Why are you cast down, O my soul,
and why are you in turmoil within me?
Hope in God; for I shall again praise him,
my salvation and my God. (Psalm 42:5)

Insecurity and Fear

Perhaps you have a consuming desire for others’ approval; you are insecure and constantly fear man. You may need to cultivate more authentic, transparent relationships.

The temptation is to imagine that you have low self-esteem. (Probably the opposite is true—you have an inflated esteem of self.)

The real problem, however, is that the lug nuts on your esteem of God are loose. You need to know Him if you want to be free from the craving for approval. Only the true, life-giving fear of God can liberate us from the fear of man. “The fear of man lays a snare, but whoever trusts in the Lord is safe” (Proverbs 29:25).

Church Problems

Let’s apply this on the level of community. If a church is struggling with lack of growth, ineffective outreach, or internal strife, what is the problem? Most churches focus on the small or imaginary problems: more people, bigger budget, better programs, different music, sharper image. Some of these may help in small ways, but the real problem is a loose lug nuts in their knowledge of God.

David Wells insightfully writes,

It is one of the remarkable features of contemporary church life that so many are attempting to heal the church by tinkering with its structures, its services, its public face. This is clear evidence that modernity has successfully palmed off one of its great deceits on us, convincing us that God himself is secondary to organization and image, that the church’s health lies in its flow charts, its convenience, and its offerings rather than in its inner life, its spiritual authenticity, the toughness of its moral intentions, its understanding of what it means to have God’s Word in this world. . . .

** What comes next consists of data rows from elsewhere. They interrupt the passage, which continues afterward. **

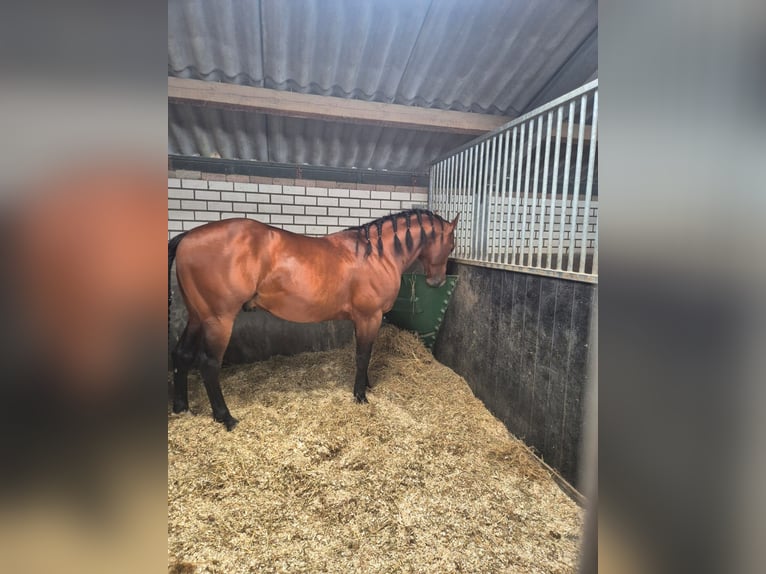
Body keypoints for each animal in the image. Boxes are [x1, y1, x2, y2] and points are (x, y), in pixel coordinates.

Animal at [168, 209, 458, 430]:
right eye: (452, 244)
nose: (437, 282)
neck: (376, 255)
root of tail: (187, 237)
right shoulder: (369, 317)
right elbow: (363, 355)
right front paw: (360, 395)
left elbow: (365, 354)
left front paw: (366, 385)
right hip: (218, 320)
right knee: (209, 364)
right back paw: (225, 417)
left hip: (198, 317)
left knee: (182, 355)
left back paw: (182, 407)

The fundamental problem in the evangelical world today is not inadequate technique, insufficient organization, or antiquated music, and those who want to squander the church’s resources bandaging these scratches will do nothing to stanch the flow of blood that is spilling from its true wounds. The fundamental problem in the evangelical world today is that God rests too inconsequentially upon the church. His truth is too distant, his grace is too ordinary, his judgment is too benign, his gospel is too easy, and his Christ is too common.[i]

Man’s Deepest Need

When Paul prayed for the believers in Ephesus, he prayed first for a deeper knowledge of God, because this is always our deepest need. All of our sin is really rooted in a defective vision and inadequate acquaintance with God. If we knew Him better, the power of competing idolatries would be broken, and we would no longer be so easily sidetracked by smaller or imaginary problems.

 


[i] David F. Wells, God in the Wasteland: The Reality of Truth in a World of Fading Dreams (Grand Rapids, MI.: William B. Eerdmans Publishing Company, 1994) 30.